● Texto:
**********

O Código Penal Brasileiro utilizou a expressão “Crimes contra a paz pública” ao se referir aos
crimes previstos nos artigos 286 e 289 e conforme o Professor Rogério Greco, em sua obra Curso de
Direito Penal – Parte Especial, Volume IV, página 219, paz pública “significa a necessária sensação de
tranquilidade, de segurança, de paz, de confiança que a nossa sociedade deve ter em relação à
continuidade normal da ordem jurídico-social”. Em outras palavras a paz pública é a tranquilidade que
deve emanar do sistema jurídico normativo. Isso quer dizer, portanto, que incumbe ao Estado, por ser
portador do poder-dever de legislar e de punir (jus puniendi), tipificar e, por conseguinte, punir
condutas que, de alguma forma possam, ofender a paz pública.
O douto ministro Celso de Mello, na sessão plenária de 22 de outubro de 2012, na qual se
julgava o escândalo do Mensalão, afirmou que “o conceito de paz pública remete à ideia de
‘tranquillitas ordinis’, vale dizer, à noção de sentimento geral de tranquilidade e de segurança das
pessoas, sentimento esse que lhes permite um convívio social harmonioso, pois o crime de quadrilha
constitui, pela só existência de sua formação, um estado de ‘agressão permanente contra a sociedade
civil’” ¹. Tais palavras nos dão o entendimento de que subsistem dois objetivos do direito ao prever
legalmente crimes que atentem contra a paz pública: Objetivamente se protege um convívio social
harmonioso, a ordem pública; subjetivamente, se protege o sentimento de tranquilidade dos indivíduos
em geral.
Os crimes contra a paz pública, portanto, ofendem a harmonia e estabilidade social, causando
nos indivíduos sentimento de insegurança pelo pensamento de que o mal que atingiu certa pessoa pode
atingi-los também.

**********

● Tarefa A:
Responda com base no texto sobre crimes contra a paz pública:
(i) Em quais artigos do Código Penal estão previstos os crimes chamados de crimes contra a paz pública?
(ii) Em que data ocorreu a sessão plenária em que o ministro Celso de Mello falou sobre o conceito de paz pública?
(iii) O que o direito protege subjetivamente ao prever crimes contra a paz pública?
● Tarefa B:
Apresente a continuação do texto sobre crimes contra a paz pública a partir da última frase.
O material a seguir não tem relação com o texto.

● Material:
**********

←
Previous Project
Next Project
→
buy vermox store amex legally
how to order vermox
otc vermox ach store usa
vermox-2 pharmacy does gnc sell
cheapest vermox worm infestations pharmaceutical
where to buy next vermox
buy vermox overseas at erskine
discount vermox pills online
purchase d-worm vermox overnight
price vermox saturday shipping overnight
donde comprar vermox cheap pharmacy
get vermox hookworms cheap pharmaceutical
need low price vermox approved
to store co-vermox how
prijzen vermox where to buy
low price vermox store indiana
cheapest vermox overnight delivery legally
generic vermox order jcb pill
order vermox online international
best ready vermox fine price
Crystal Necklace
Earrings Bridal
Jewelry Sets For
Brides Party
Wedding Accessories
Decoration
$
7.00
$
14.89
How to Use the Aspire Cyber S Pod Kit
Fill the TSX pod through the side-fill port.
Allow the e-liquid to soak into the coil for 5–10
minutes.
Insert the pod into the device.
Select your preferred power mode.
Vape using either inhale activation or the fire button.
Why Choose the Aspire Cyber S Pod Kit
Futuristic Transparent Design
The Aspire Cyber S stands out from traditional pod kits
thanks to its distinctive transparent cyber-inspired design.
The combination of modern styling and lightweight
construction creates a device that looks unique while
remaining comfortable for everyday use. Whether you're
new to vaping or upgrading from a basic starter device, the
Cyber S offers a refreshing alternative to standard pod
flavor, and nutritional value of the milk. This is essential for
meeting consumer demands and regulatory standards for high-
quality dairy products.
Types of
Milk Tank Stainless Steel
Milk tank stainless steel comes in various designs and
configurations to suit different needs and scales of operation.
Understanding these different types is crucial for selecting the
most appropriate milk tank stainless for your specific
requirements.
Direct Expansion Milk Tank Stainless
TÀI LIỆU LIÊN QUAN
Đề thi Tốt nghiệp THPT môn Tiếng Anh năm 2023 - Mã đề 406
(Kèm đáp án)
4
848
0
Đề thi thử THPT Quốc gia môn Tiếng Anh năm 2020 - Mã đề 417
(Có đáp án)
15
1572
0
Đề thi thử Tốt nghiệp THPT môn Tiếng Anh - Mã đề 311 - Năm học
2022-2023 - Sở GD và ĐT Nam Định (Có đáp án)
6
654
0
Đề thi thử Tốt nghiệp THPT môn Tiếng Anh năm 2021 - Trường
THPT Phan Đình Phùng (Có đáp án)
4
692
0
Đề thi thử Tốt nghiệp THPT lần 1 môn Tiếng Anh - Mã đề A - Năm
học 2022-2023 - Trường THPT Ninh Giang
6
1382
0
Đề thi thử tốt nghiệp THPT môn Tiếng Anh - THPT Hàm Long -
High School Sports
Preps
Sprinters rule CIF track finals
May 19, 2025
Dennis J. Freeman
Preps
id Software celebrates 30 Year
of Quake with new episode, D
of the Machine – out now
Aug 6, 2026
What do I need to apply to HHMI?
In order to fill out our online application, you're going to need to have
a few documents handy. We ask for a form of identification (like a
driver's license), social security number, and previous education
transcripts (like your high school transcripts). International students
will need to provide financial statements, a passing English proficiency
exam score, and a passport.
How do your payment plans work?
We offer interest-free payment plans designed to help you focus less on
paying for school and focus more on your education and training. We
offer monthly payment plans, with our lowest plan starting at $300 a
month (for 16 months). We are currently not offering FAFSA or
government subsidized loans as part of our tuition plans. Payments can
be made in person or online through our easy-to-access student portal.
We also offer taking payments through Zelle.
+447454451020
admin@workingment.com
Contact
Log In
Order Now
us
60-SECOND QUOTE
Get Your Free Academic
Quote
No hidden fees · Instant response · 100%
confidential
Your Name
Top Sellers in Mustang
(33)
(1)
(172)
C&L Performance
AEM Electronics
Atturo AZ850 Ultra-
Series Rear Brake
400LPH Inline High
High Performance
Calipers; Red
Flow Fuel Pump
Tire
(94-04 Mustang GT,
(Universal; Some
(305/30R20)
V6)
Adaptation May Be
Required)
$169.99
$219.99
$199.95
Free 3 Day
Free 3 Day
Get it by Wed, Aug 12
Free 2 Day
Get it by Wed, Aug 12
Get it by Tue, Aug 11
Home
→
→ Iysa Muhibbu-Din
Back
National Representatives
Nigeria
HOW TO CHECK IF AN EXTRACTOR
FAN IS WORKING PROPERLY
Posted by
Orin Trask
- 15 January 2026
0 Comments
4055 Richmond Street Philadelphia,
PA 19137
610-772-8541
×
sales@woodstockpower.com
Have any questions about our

**********

● Resposta A:
(i) Nos artigos 286 e 289.
(ii) Em 22 de outubro de 2012.
(iii) O sentimento de tranquilidade dos indivíduos em geral.

● Resposta B:
ROL DOS CRIMES CONTRA A PAZ PÚBLICA
DA INCITAÇÃO AO CRIME - Art. 286. Incitar, publicamente, a prática de crime: Pena -
detenção, de três a seis meses, ou multa.
A conduta típica incitar significa provocar ou estimular a prática da realização de surgimento
de atividade delituosa, previsto no Código Penal ou em Lei especial. Sendo assim, não caracteriza o
delito se a incitação referir-se à contravenção. Exige-se que a conduta estimule grande número de
pessoas a cometer determinada espécie de delito, pois a expressão publicamente transmite a ideia de
que a instigação seja realizada a um número indeterminado de pessoas, sendo assim a conduta de
estimular genericamente o ingresso de pessoas à delinquência não constitui crime, não basta, portanto,
que seja coletivo, o estímulo à delinquência deve ser público. O crime também deve ser determinado,
sendo a simples conclamação a práticas de crimes em geral é fato atípico.
Não constitui crime a simples opinião no sentido de ser legalizada certa conduta (porte de
entorpecente, aborto, etc). Por esse motivo, o Supremo Tribunal Federal autorizou a realização das
chamadas “marchas da maconha”, que consistem em manifestação objetivando a descriminalização do
uso desse entorpecente.
A incitação ao crime pode ser exercitada por diversos meios, como: panfletos, cartazes,
discursos, gritos em público, e-mails, sites na internet, entrevista em rádio, revista, jornal ou televisão
etc., comente o crime quem, por exemplo, em entrevista, aconselha as pessoas a não pagar por
serviços, devendo fazer ligações clandestinas de água, luz, TV a cabo etc.; ou ainda, líder sindical que,
em discurso, diz que os operários devem destruir as indústrias em que trabalham.
APOLOGIA DE CRIME OU CRIMINOSO – Art. 287. Fazer, publicamente, apologia de fato
criminoso ou de autor de crime: Pena - detenção, de três a seis meses, ou multa.
Fazer apologia significa elogiar de forma eloquente, aprovar, defender, enaltecer, exaltar um
crime já cometido ou o autor do delito por tê-lo cometido. Comete o crime, por exemplo, quem, em
entrevista, elogia um empresário por ter, comprovadamente, sonegado milhões em tributos, ou um
assassino porque matou determinada pessoa.
Segundo a doutrina é uma incitação indireta, por via transversa, mas que atinge o mesmo bem jurídico
(a paz pública) ao estimular terceiros à delinquência. (CAPEZ, Fernando. op. cit. p. 251.).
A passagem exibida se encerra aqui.